The only acknowledgment Theo gives her is the twitch of the corner of his mouth, but it looks more like a grimace than it does the smile he’s trying to force.

The silence grows, and it presses against Sage’s skin until she feels like the only relief she might find is by crawling out of it.

She tries to take a deep breath—tries to lighten that pressure swelling like a balloon in her chest—but the air smells like antiseptic, and the constant beeping and murmuring of the ER floats its way through the curtain, and it simply reminds her how ridiculous this entire situation is.

Theo is all sharp edges and rigidity, from the straight stack of his spine to the lethal line of his jaw, every bit of him like a rubber band stretched too far, just waiting to snap.

“You don’t have to stay,” she mutters as she buries her hands into the scratchy sheet beneath her. The tangle of it between her fingers is surprisingly soothing, and it’s enough to have her sitting a little straighter as Theo finally breaks his staring contest with the wall.

“Do you not want me to?” The question is wary. “I suppose your hosts could come pick you up, but—”

“I can walk to my car,” she interrupts. “I don’t think it’s that far.”

She doesn’t have a concussion, the pain meds aren’t that strong, and …

And she hates feeling like this. Like she can’t take care of herself.

Like a bother.

“Is this because the nurse recognized me?” Theo asks with a frown. “Of all the places for someone to leak a story, it’s not going to be the bloody hospital. Besides, people mostly leave me be here—”

“It’s not about that,” Sage insists, her grip tightening against the sheets. “It’s … there’s really no need for anyone to be here,” she finishes with a murmur.

There’s a beat of silence, and she’s not entirely sure how she expects Theo to respond, but it certainly isn’t the irritated scoff that slices through the quiet, or the shake of his head. “Fucking Christ, Sage—”

“Why are you upset with me?!”

It takes her muddled mind a moment to catch up with her mouth—to realize she’s blurted out the question that’s been nagging at her since he burst into the room. Once it does, she feels her cheeks heat, but Theo merely freezes, his mouth opening and closing once, before he croaks, “What?”

He’s finally holding her gaze, but now Sage can’t bring herself to hold his.

She clears her throat and twists the sheet tighter and stares at her lap instead.

That burning sensation is ruthlessly pressing behind her eyelids, and if she cries now, she might just fling herself back down on the sidewalk and stay there.

“I didn’t ask them to call you,” she forces out, aiming for anger and falling shy of it by a mile as her wavering voice betrays her. “I changed your contact name as a joke, and I forgot to change it back. I didn’t even know—”

“Hey.” She startles a bit as he sits on the bed next to her, his hands warm as they slide over hers.
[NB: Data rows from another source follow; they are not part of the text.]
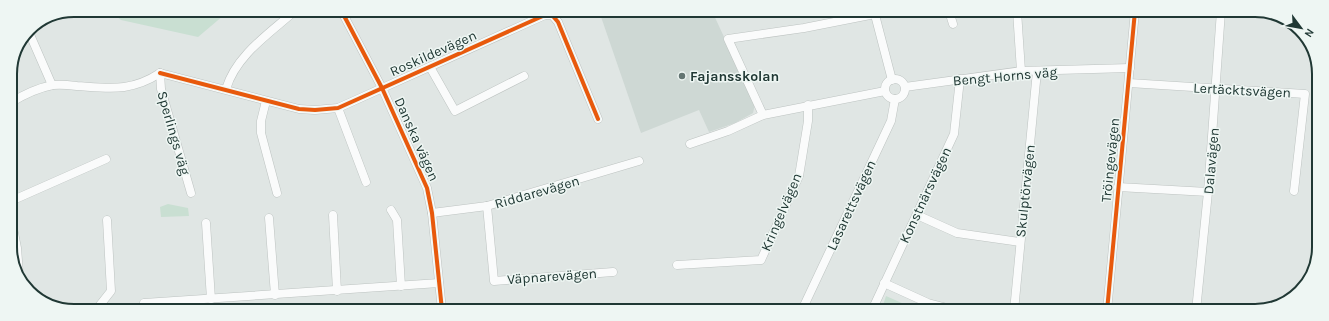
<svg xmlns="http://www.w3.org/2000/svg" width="1329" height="321" font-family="Karla,sans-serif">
<rect width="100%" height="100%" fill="#e0e6e4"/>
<!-- built -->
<path fill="#ced8d4" d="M 599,11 L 712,11 L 755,104 L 753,113 L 735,123 L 709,132 L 699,110 L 641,133 Z"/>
<!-- green -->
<g fill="#c9dfd2">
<path d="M 109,10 L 230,10 L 198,37 L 121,20 Z"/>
<path d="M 168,204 L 188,208 L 189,216 L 161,217 L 160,207 Z"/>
<path d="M 886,296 L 920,311 L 881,311 Z"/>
<path d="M 794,303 L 812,310 L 727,310 Z"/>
</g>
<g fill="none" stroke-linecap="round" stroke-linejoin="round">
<defs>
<g id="minor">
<path d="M 341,10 L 382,88 L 427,188 L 432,213 L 442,310"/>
<path d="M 874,11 L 892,80"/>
<path d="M 949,11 L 953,24"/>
<path d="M 1017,11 L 1021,71"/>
<path d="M 343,15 L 351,10"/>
<path d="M 28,30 L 52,85"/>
<path d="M 430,67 L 455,111 L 524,76"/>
<path d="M 160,73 L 299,109 L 315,110 L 338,108 L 545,15 L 552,15 L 558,22 L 598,119"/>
<path d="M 160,73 L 161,89 L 191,193"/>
<circle cx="895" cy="89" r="10"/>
<path d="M 1129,83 L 1305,94 L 1294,191"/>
<path d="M 905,87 L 1021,71 L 1130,68"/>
<path d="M 226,89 C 236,55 270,33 296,10"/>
<path d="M 266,101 L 261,121 L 261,133 L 277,193"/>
<path d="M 10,103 C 23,95 37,88 53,85 C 60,84 69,85 77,86 C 110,88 131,92 160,73"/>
<path d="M 338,108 L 366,182"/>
<path d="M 763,115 L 728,39 L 804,28 L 875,14"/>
<path d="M 690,144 L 728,131 L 763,115 L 885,91"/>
<path d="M 1118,187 L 1208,192"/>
<path d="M 11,201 L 106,159"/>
<path d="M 487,206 L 494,281 L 613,272"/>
<path d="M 391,210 L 397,220 L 401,286"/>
<path d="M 432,213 L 487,206 L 639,161"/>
<path d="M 333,215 L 337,291"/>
<path d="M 917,215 L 957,233 L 1020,242"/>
<path d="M 11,218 L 17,248 L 19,274"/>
<path d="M 269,218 L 275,295"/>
<path d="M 206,223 L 211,299"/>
<path d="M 677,265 L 761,260 L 799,176 L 808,121 L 808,105"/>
<path d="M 884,283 L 928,303 L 959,311"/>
<path d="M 144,303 L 439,283"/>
<path d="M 874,306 L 954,134 L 960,79"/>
<path d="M 96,310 L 111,291 L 107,220"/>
<path d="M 802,310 L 891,121 L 895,99"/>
<path d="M 1014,311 L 1037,71"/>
<path d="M 1107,311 L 1135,11"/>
<path d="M 1196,311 L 1208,192 L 1221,11"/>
</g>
</defs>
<!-- minor casing -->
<use href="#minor" stroke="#bdc3c1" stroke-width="9"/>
<!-- minor -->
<use href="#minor" stroke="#fafbfb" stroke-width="8"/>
<defs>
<g id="cycleway">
<path d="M 341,10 L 382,88 L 427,188 L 432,213 L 442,310"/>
<path d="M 160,73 L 299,109 L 315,110 L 338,108 L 545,15 L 552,15 L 558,22 L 598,119"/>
<path d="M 1107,311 L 1135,11"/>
</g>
</defs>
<!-- cycleway casing -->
<use href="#cycleway" stroke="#eef6f3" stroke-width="6"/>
<!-- cycleway -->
<use href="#cycleway" stroke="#e8590c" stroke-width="4"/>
</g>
<!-- markers -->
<circle fill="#637572" stroke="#eef6f3" stroke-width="1.5" cx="682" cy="76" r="4"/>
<g text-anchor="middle" stroke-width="3" stroke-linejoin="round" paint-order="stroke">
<!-- street labels -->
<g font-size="14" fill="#203834" stroke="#eef6f3">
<text transform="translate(433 53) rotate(-24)" y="5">Roskildevägen</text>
<text transform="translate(1005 76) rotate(-5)" y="5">Bengt Horns väg</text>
<text transform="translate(1242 90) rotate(3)" y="5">Lertäcktsvägen</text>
<text transform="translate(174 133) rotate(74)" y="5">Sperlings väg</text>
<text transform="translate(417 139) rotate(66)" y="5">Danska vägen</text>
<text transform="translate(1110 160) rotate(-84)" y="5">Tröingevägen</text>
<text transform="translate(1211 161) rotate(-85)" y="5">Dalavägen</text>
<text transform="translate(1025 191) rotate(-84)" y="5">Skulptörvägen</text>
<text transform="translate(537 192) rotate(-16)" y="5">Riddarevägen</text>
<text transform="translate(925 195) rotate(-65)" y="5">Konstnärsvägen</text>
<text transform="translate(851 205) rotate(-65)" y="5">Lasarettsvägen</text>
<text transform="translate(781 212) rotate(-67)" y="5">Kringelvägen</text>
<text transform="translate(552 276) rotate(-4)" y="5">Väpnarevägen</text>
</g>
<!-- poi labels -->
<g font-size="14" font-weight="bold" fill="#203834" stroke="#eef6f3" text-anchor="start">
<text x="690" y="81">Fajansskolan</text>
</g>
</g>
<!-- crop -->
<path d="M0 0H1329V321H0ZM74 17H1255A57 57 0 0 1 1312 74V247A57 57 0 0 1 1255 304H74A57 57 0 0 1 17 247V74A57 57 0 0 1 74 17Z" fill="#eef6f3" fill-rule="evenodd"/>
<path fill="none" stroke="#203834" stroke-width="2" d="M74 17H1255A57 57 0 0 1 1312 74V247A57 57 0 0 1 1255 304H74A57 57 0 0 1 17 247V74A57 57 0 0 1 74 17Z"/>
<!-- north arrow -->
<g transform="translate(1301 28) rotate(122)" stroke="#eef6f3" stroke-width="3" paint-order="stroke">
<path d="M0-3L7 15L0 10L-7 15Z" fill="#203834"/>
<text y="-6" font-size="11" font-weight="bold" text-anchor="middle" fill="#203834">N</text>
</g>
</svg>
She hadn’t even heard him get up from the chair.

Theo takes a moment to unwind the death grip she has on the sheet before he gives her hands a squeeze.

“Sage, I’m not upset with you.” His eyes are wide and blue and earnest as he peers down at her.
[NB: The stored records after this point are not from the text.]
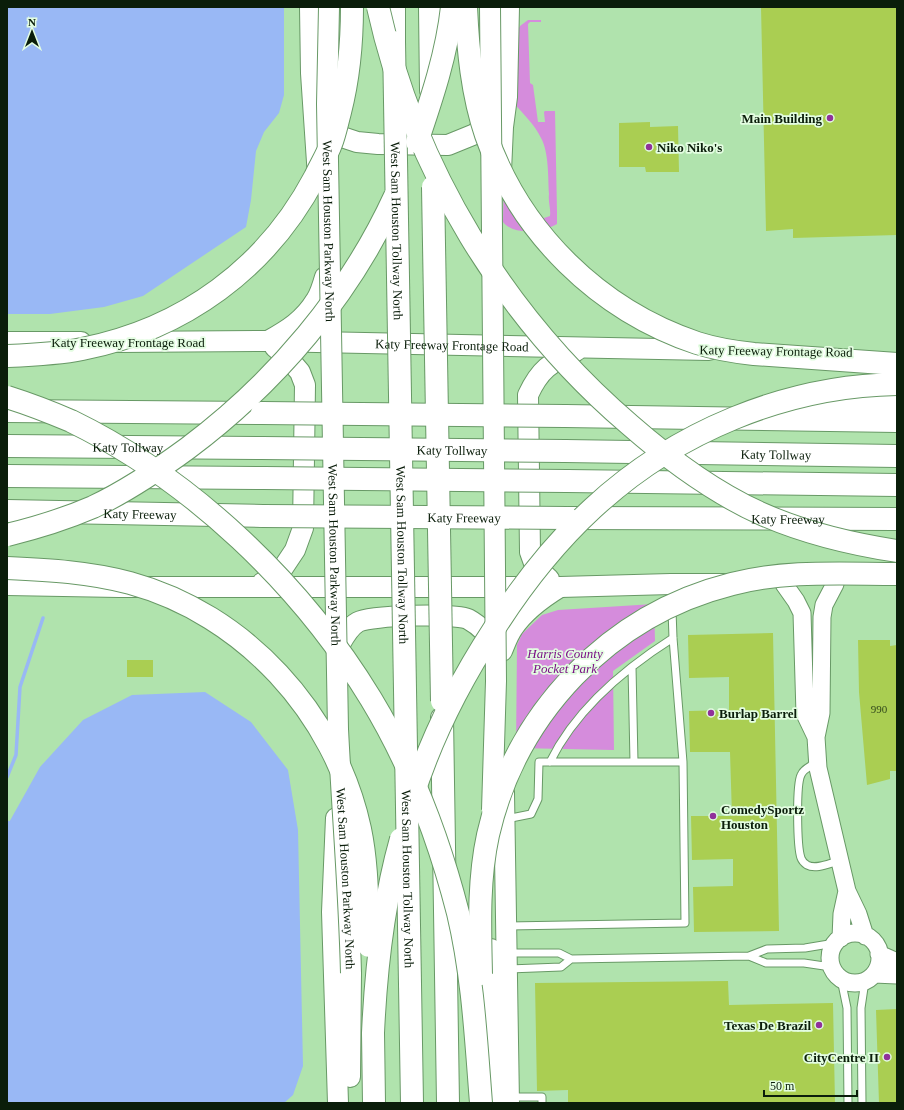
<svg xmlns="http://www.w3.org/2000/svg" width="904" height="1110" viewBox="0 0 904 1110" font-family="Georgia,serif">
  <rect width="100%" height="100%" fill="#b0e3ad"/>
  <path fill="#d58cdc" d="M528,20h13v2h-11l-2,2 2,59 3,2 5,37h7l-1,-10 1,-1h10l2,101v12c-14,8 -43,12 -54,-2l1,-43 28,35 12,4 6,-2c1,-7 -2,-14 -1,-22 -1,-16 0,-42 -8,-56 -6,-13 -18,-24 -27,-35l3,-71 3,-6z
    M654,604l1,37 -42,30 1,79 -98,-2 1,-103 5,-11 20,-19 16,-5z"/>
  <path fill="#99b8f5" d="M7,7h277v88l-5,18 -15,19 -8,19 -5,49 -5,27 -103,69 -39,11 -54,7h-43z
    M205,692l46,30 37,48 10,60 5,236 -10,29 -9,8h-277v-277l33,-59 43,-47 49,-25z"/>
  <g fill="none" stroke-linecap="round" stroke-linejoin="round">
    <path stroke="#99b8f5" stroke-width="3.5" d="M7,777l9,-22 4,-68 23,-69
      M7,822l2,1"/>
  </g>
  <path fill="#aace52" d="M761,7h136v228l-104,3v-9l-27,2z
    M650,122v5l28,-1 1,46h-33l-1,-5h-26v-44z
    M773,633l6,298 -85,1 -1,-45 40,-1v-27l-41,1 -1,-44h41l-2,-64h-40l-1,-41 40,-1v-33l-40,1 -1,-43z
    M858,640h32v6l7,-1v126h-7v8l-23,6 -8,-93z
    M127,660h26v17h-26z
    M728,981l1,24 104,-2 2,100h-267v-13l-31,1 -2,-108z
    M897,1009v94h-18l-3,-93z"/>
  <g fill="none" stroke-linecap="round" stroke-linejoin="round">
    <defs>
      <path id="service" d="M632,667l2,95
        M550,762c26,-53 74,-93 123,-124
        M817,762c-6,4 -14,7 -16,13 -5,10 -4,72 0,83 1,3 3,5 6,7 9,5 23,-2 32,-4
        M506,819l25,-5 7,-15 1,-37h144
        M508,926l177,-3 -2,-161 -10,-124 -1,-28
        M508,953h51l12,6 -10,8 -52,2
        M571,959l178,-3
        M831,967l-27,-4h-38l-17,-7 18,-7 38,-1 30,-5
        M841,979l6,29 1,95
        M510,1097h32v6
        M862,1103l-1,-95 4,-27"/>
      <path id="tertiary" d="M784,584l12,17 6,12 3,101 11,23
        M835,584l-11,21 -2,12 -1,96 -5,24 2,31 29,123 11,23 7,22
        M830 958a25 25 0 1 1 50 0a25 25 0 1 1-50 0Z
        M841,938l1,-24 5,-23
        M879,954l18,8
        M874,974l23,1"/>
      <g id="secondary">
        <path d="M310,7l1,66 7,104"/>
        <path d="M325,119l5,7 12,11 15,5 21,2 70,1 27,-11 19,-19"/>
        <path d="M501,171l2,-44 4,-30 2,-90"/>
        <path d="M268,341c20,-11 36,-21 48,-41 4,-6 7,-16 9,-23"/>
        <path d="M7,342h74"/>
        <path id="s1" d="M119,342l149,-1 441,9"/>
        <path d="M549,579l-14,-13 -5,-14 -2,-157c12,-26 22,-32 48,-44"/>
        <path d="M262,583l19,-12 14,-21 8,-22 2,-143 -5,-13 -12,-14 -13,-11"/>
        <path d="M7,585l112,2h441l111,-3h54"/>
        <path d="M331,635l8,11c5,-9 10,-19 19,-24 13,-7 97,-9 110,-3 13,7 22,18 31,29"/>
        <path d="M502,651c3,-7 6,-16 11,-23 12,-18 29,-30 47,-41"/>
        <path d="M504,793l5,310"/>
        <path d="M336,818l-4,94 6,191"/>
        <path d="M491,949l3,154"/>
        <path d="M350,1077l1,-104"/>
      </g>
      <g id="motorway">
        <path d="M394,7v35"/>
        <path d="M430,7l1,83"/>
        <path d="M788,406l60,-4 49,-2"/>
        <path d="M7,411l255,2"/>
        <path d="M565,416l332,5"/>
        <path id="s2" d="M7,446l255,2"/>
        <path id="s3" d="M565,451l332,5"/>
        <path d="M7,476l257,2"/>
        <path d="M567,481l330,4"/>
        <path id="s4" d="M7,511l256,5"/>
        <path id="s5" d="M568,518l329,1"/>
        <path d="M442,718l6,385"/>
        <path d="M410,984l2,119"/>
        <path d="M373,1033l1,70"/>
      </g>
    </defs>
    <use href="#service" stroke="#689966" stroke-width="9"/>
    <use href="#tertiary" stroke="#689966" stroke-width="19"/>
    <use href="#secondary" stroke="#689966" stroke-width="22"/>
    <use href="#motorway" stroke="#689966" stroke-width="24"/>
    <use href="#service" stroke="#fff" stroke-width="7"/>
    <use href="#tertiary" stroke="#fff" stroke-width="17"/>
    <use href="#secondary" stroke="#fff" stroke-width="20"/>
    <use href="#motorway" stroke="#fff" stroke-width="22"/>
    <defs>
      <g id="secondary-bridge">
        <path id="s6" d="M329,7l-2,97 11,625c4,81 11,163 13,244"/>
        <path d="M490,7l6,674 -4,129"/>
      </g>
      <g id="motorway-bridge">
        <path d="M378,7c36,162 126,310 252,418 40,35 83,67 132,89 43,19 89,30 135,37"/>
        <path d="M466,7c2,43 6,87 20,128 34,98 113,175 211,208 19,6 38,9 57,11l143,10"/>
        <path id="s7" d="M394,42l16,942"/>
        <path d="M417,142c15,-44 30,-89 35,-135"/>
        <path d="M433,187l9,514"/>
        <path d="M7,356c25,-1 51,-2 75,-7 102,-20 185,-81 233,-172 5,-11 12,-22 16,-33 4,-10 6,-21 9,-32 9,-35 12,-69 12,-105"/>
        <path d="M7,397c22,7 43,15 64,24 121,59 230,163 300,278 40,66 68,140 87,214 15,63 18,127 23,190"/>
        <path d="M262,413l303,3"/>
        <path id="s8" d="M262,448l303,3"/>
        <path d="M264,478l303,3"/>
        <path id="s9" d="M263,516l304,2"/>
        <path d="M7,535c29,-7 58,-16 86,-28 34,-16 65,-37 95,-59 88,-66 161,-152 207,-252"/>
        <path d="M7,568c42,2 82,4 123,15 114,31 205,130 230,246 8,38 7,78 9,117"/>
        <path d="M412,798c19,-60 48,-117 82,-169 28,-44 61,-86 99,-121 82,-76 192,-122 304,-124"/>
        <path d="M481,974c-1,-46 -3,-93 7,-139 28,-122 121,-220 244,-251 53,-14 110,-10 165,-10"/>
        <path d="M373,1033c3,-66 10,-130 28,-194"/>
      </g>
    </defs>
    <use href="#secondary-bridge" stroke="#689966" stroke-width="22" stroke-linecap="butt"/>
    <use href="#motorway-bridge" stroke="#689966" stroke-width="24" stroke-linecap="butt"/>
    <use href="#secondary-bridge" stroke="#fff" stroke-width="20"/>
    <use href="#motorway-bridge" stroke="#fff" stroke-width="22"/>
  </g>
  <g fill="#90319a" stroke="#e3fde1" stroke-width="1.5">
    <circle cx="830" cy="118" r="4"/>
    <circle cx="649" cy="147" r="4"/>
    <circle cx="711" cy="713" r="4"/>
    <circle cx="713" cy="816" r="4"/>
    <circle cx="819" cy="1025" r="4"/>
    <circle cx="887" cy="1057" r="4"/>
  </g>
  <g text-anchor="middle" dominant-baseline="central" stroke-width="3.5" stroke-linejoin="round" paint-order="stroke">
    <g font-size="11" fill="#32491c">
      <text x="879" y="709">990</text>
    </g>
    <g font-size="13" font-weight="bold" fill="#0a1d0a" stroke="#e3fde1" text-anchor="end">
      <text x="822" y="118">Main Building</text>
      <text x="657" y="147" text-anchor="start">Niko Niko's</text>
      <text x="719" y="713" text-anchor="start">Burlap Barrel</text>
      <text x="721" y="809" text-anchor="start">ComedySportz<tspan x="721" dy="15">Houston</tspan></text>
      <text x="811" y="1025">Texas De Brazil</text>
      <text x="879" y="1057">CityCentre II</text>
    </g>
    <g font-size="13" fill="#0a1d0a" stroke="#e3fde1">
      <text stroke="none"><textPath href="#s6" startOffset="224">West Sam Houston Parkway North</textPath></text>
      <text stroke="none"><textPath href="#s7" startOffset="189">West Sam Houston Tollway North</textPath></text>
      <text x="128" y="342">Katy Freeway Frontage Road</text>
      <text stroke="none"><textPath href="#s1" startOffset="333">Katy Freeway Frontage Road</textPath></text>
      <text transform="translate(776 351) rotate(1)">Katy Freeway Frontage Road</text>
      <text stroke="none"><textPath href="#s2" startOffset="121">Katy Tollway</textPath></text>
      <text stroke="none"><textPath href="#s8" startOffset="190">Katy Tollway</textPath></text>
      <text stroke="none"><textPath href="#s3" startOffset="211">Katy Tollway</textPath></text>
      <text stroke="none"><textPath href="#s4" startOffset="133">Katy Freeway</textPath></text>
      <text stroke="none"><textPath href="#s9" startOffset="201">Katy Freeway</textPath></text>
      <text stroke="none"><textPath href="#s5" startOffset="220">Katy Freeway</textPath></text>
      <text stroke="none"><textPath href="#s6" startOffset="548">West Sam Houston Parkway North</textPath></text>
      <text stroke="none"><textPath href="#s7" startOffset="513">West Sam Houston Tollway North</textPath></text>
      <text stroke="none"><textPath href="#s6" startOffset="872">West Sam Houston Parkway North</textPath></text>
      <text stroke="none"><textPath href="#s7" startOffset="837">West Sam Houston Tollway North</textPath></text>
    </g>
    <g font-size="13" font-style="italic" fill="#7b1286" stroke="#e3fde1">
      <text x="565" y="653">Harris County<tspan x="565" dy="15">Pocket Park</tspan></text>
    </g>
  </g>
  <rect width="904" height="1110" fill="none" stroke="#0a1d0a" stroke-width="16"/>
  <g transform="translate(32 32)" stroke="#e3fde1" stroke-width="3" paint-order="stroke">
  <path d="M0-3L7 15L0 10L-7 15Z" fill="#0a1d0a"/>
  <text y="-6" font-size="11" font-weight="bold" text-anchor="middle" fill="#0a1d0a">N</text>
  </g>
  <path d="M764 1090v6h93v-6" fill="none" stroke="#0a1d0a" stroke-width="2"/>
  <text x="770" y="1090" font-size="12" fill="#0a1d0a" stroke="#e3fde1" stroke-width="3" paint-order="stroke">50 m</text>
</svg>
“I was panicked. I got the call, and they said you were hurt, and I just …” His throat bobs.

“I’m trying to take a breath, here. I don’t do well with emergency calls. Or hospitals, for that matter.”

Oh.

Oh.

Of course Theo, who lost both his mom and his brother in a car accident, doesn’t do well with emergency calls or hospitals.

“Shit,” she breathes. “I am so sor—”

“If you bloody apologize to me—”

“I’ll change your contact right now,” she hurries on, reaching for her phone only to realize she’s not sure where it is. “I didn’t even think about—”
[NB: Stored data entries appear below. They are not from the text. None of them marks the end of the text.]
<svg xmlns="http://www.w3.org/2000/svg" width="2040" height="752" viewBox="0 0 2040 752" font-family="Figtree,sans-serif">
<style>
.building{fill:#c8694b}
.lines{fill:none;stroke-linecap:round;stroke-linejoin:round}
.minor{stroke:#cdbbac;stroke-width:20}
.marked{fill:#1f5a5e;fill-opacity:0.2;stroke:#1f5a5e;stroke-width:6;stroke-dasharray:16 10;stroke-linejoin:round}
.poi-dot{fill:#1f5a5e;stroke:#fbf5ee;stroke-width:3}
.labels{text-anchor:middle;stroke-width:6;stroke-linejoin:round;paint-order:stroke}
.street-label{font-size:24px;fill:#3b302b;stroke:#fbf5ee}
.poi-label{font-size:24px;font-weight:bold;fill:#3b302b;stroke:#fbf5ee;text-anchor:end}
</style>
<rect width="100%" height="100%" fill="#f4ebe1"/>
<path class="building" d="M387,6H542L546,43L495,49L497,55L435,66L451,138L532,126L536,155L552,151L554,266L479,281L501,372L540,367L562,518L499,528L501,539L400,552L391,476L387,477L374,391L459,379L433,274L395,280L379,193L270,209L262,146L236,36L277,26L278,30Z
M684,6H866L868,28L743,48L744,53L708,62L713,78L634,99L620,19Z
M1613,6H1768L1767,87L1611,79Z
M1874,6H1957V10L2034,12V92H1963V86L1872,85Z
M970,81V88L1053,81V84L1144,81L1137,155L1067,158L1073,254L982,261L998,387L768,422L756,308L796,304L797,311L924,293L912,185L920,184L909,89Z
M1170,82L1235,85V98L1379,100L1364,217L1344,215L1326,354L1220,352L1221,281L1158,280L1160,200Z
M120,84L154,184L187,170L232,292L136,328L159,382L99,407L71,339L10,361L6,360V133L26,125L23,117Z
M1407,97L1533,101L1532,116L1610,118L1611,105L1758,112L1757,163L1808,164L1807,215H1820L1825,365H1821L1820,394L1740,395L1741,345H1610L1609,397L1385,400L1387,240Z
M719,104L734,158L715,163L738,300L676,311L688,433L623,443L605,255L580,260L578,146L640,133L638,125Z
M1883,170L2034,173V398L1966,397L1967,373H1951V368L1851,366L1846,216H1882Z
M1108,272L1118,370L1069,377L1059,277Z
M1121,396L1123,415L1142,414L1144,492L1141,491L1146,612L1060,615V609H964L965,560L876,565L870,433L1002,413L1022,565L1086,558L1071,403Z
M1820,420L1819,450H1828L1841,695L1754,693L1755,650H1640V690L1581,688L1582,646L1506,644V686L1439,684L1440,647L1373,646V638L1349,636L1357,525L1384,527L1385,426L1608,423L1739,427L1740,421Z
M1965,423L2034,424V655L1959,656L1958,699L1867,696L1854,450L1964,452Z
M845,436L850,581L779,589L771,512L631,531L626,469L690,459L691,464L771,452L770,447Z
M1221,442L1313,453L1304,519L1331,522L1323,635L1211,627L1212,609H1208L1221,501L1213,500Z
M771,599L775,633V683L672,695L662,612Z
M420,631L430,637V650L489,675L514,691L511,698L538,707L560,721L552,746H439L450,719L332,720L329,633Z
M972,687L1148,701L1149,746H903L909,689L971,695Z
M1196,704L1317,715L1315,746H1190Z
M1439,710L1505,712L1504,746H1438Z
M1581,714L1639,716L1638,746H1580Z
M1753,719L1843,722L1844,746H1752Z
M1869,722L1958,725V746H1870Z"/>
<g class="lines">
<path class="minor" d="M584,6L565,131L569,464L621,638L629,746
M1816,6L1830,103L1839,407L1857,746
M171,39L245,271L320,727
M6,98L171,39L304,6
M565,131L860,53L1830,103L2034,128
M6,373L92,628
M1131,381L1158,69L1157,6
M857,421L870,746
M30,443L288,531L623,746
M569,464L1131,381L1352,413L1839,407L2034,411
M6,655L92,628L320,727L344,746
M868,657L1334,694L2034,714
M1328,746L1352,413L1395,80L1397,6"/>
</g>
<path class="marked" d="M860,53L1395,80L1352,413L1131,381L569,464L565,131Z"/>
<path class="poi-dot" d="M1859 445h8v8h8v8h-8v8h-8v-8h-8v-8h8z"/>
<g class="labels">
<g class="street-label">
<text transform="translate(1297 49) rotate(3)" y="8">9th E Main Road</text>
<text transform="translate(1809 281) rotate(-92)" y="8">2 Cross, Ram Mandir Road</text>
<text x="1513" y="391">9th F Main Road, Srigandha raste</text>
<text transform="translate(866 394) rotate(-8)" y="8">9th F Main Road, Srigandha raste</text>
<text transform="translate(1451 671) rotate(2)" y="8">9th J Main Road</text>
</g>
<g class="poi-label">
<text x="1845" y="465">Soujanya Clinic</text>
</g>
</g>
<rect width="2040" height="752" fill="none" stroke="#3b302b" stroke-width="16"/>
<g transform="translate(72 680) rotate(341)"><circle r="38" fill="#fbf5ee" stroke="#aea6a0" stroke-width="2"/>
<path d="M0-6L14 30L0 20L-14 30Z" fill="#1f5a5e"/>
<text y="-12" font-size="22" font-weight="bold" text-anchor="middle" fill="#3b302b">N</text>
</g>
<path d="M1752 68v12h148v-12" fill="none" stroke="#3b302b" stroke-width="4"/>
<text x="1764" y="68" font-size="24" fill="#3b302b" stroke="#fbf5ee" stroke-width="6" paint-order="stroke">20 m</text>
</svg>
“Don’t.” Theo cuts her off, squeezing her hands to keep her still. “Suffice it to say I’m glad you put me in your phone that way. I just …” He trails off, looking a bit lost. But then he’s sucking in a breath and pressing on. “I was panicked. It’s not like the accident happened here, but … still.”

There’s still an apology building on her tongue, but Theo tilts his head, his brow furrowing in gentle confusion as he asks, “What happened?”